:: GIVEN INFORMATION ::
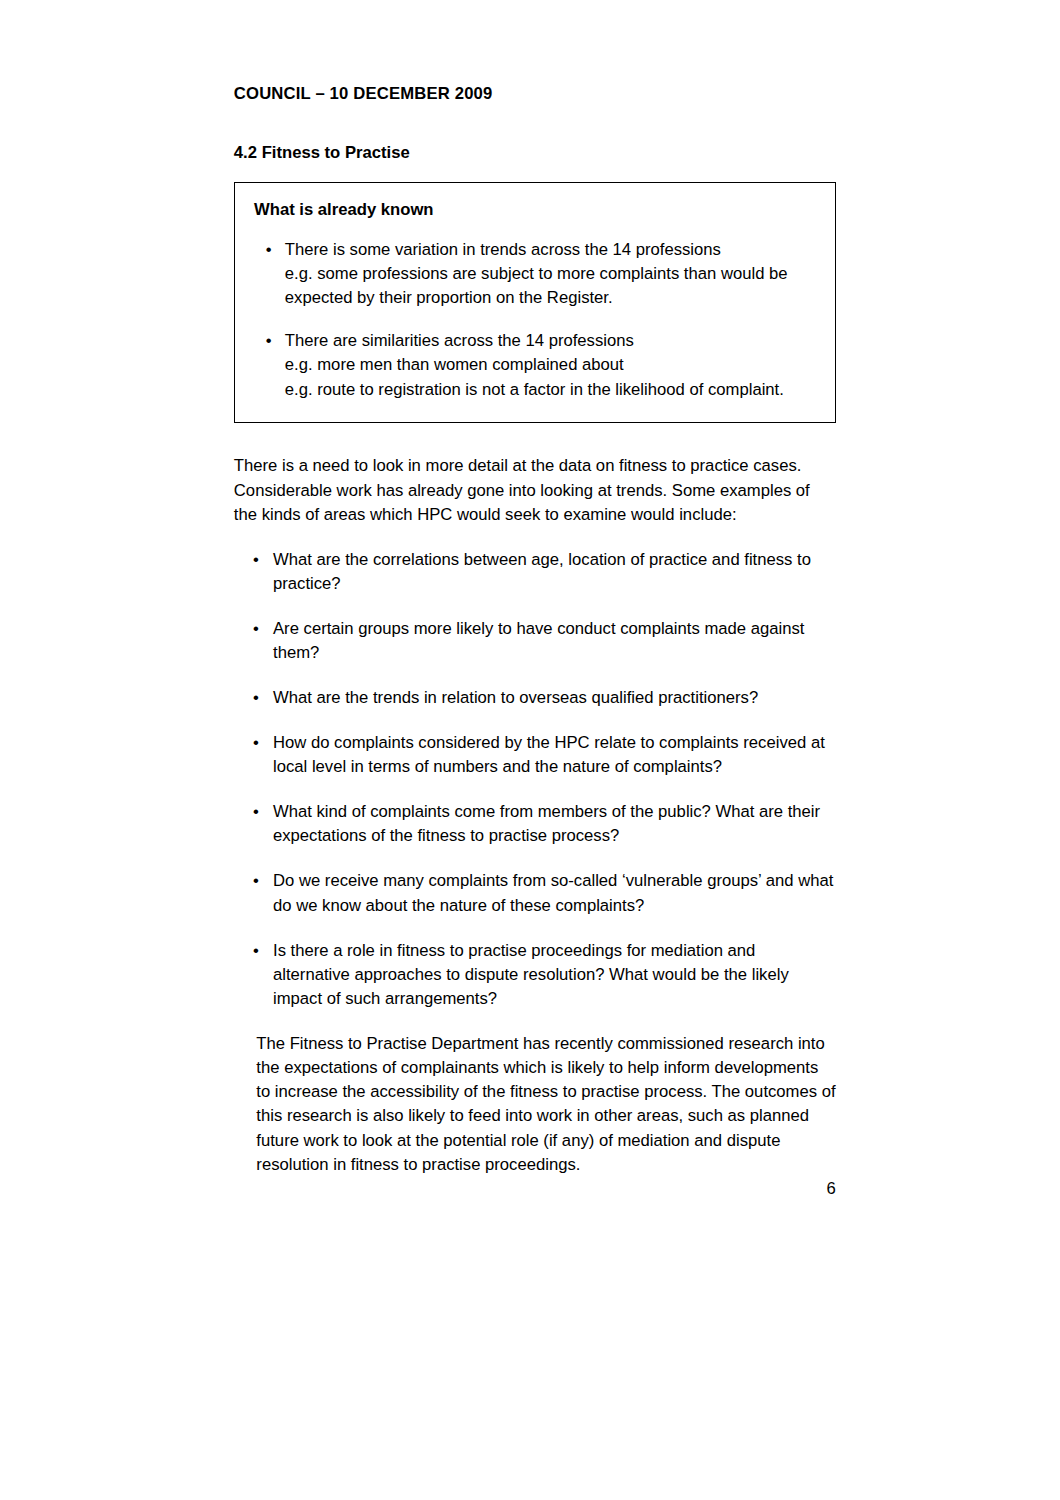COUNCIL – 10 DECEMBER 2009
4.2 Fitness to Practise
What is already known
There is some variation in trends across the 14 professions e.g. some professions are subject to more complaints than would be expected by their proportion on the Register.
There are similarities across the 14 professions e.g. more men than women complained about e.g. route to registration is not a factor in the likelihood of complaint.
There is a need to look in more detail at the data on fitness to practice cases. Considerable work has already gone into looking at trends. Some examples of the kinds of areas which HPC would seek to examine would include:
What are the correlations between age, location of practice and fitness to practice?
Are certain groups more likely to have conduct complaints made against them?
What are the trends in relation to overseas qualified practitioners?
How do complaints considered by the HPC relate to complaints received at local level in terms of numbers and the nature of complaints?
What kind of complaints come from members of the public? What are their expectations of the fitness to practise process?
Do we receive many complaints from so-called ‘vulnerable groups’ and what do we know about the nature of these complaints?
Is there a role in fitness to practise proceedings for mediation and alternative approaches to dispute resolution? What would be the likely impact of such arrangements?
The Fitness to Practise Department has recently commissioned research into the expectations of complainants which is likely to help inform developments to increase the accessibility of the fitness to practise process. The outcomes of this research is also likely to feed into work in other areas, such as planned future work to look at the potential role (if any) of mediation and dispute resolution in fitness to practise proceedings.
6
:::
> **THE PROBLEM**
Hand back the data above exactly, with no images.

> **SOLUTION**
COUNCIL – 10 DECEMBER 2009
4.2 Fitness to Practise
What is already known
There is some variation in trends across the 14 professions e.g. some professions are subject to more complaints than would be expected by their proportion on the Register.
There are similarities across the 14 professions e.g. more men than women complained about e.g. route to registration is not a factor in the likelihood of complaint.
There is a need to look in more detail at the data on fitness to practice cases. Considerable work has already gone into looking at trends. Some examples of the kinds of areas which HPC would seek to examine would include:
What are the correlations between age, location of practice and fitness to practice?
Are certain groups more likely to have conduct complaints made against them?
What are the trends in relation to overseas qualified practitioners?
How do complaints considered by the HPC relate to complaints received at local level in terms of numbers and the nature of complaints?
What kind of complaints come from members of the public? What are their expectations of the fitness to practise process?
Do we receive many complaints from so-called ‘vulnerable groups’ and what do we know about the nature of these complaints?
Is there a role in fitness to practise proceedings for mediation and alternative approaches to dispute resolution? What would be the likely impact of such arrangements?
The Fitness to Practise Department has recently commissioned research into the expectations of complainants which is likely to help inform developments to increase the accessibility of the fitness to practise process. The outcomes of this research is also likely to feed into work in other areas, such as planned future work to look at the potential role (if any) of mediation and dispute resolution in fitness to practise proceedings.
6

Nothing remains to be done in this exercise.